:: Extracted entries
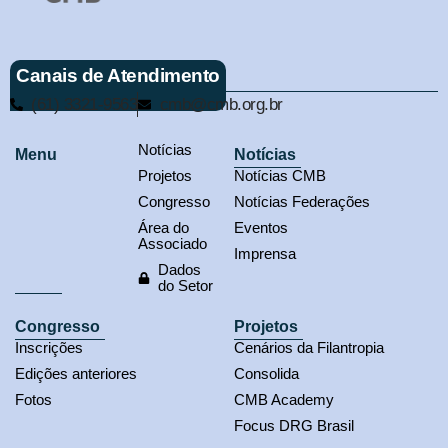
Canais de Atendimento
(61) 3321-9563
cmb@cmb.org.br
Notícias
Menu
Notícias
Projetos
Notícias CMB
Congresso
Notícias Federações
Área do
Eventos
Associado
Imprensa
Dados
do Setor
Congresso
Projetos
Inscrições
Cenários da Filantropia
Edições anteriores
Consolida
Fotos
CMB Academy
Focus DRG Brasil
::::
:: Extracted entries
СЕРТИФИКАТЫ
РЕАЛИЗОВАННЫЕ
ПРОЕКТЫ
::::
* [Task objective]:
Reproduce, character for character, the lines of the listing between the line containing "Canais de Atendimento" and the line containing "Focus DRG Brasil", inclusive.

* [Response to the exercise]:
Canais de Atendimento
(61) 3321-9563
cmb@cmb.org.br
Notícias
Menu
Notícias
Projetos
Notícias CMB
Congresso
Notícias Federações
Área do
Eventos
Associado
Imprensa
Dados
do Setor
Congresso
Projetos
Inscrições
Cenários da Filantropia
Edições anteriores
Consolida
Fotos
CMB Academy
Focus DRG Brasil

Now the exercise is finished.